Problem ▸ Restate each line below word for word, skipping every picture.

Provided information ▸
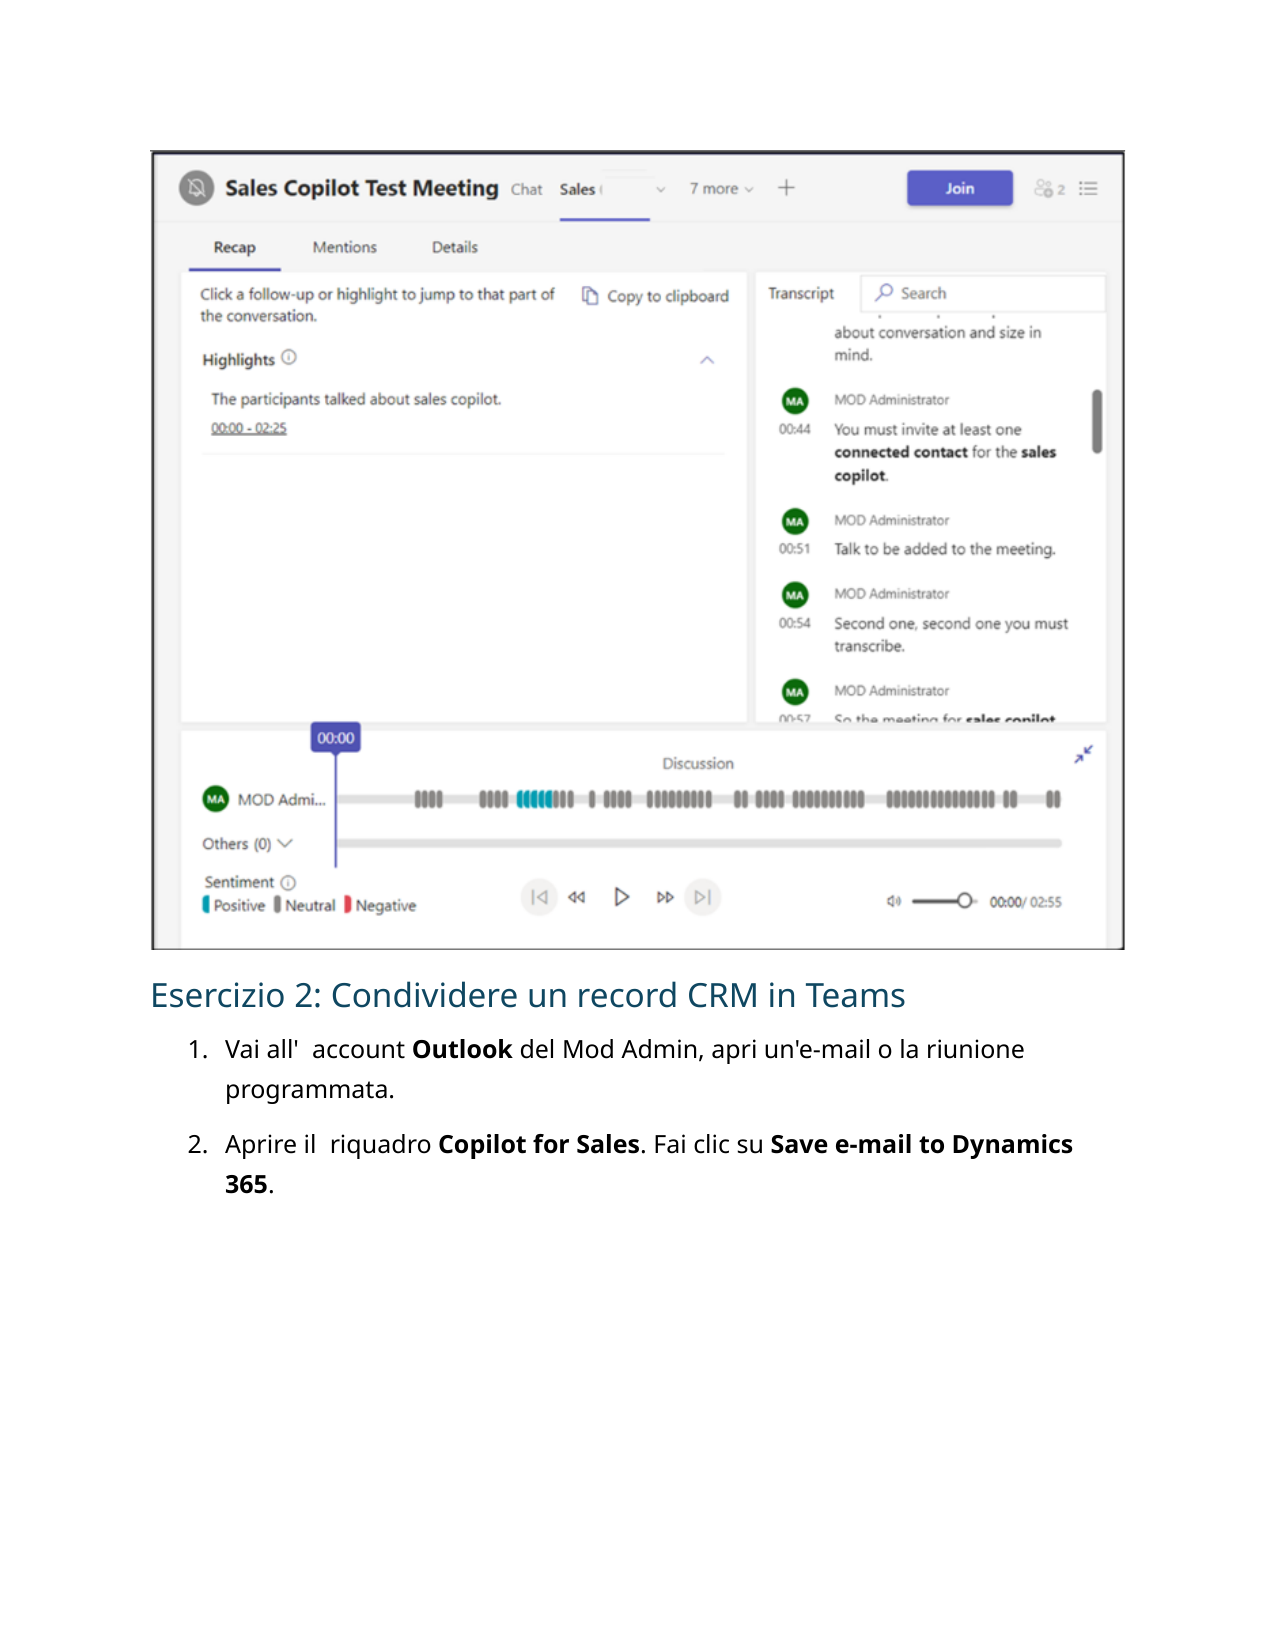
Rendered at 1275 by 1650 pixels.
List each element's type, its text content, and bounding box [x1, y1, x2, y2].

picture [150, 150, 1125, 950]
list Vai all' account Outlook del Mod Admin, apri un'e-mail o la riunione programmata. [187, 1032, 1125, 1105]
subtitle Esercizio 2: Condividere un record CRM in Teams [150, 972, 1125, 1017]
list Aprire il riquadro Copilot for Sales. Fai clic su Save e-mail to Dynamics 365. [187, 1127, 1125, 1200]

Written solution ▸
Rendered at 1275 by 1650 pixels.
List each element's type, its text content, and bounding box [x1, y1, x2, y2].

picture [150, 150, 1125, 950]
list Vai all' account Outlook del Mod Admin, apri un'e-mail o la riunione programmata. [187, 1032, 1125, 1105]
subtitle Esercizio 2: Condividere un record CRM in Teams [150, 972, 1125, 1017]
list Aprire il riquadro Copilot for Sales. Fai clic su Save e-mail to Dynamics 365. [187, 1127, 1125, 1200]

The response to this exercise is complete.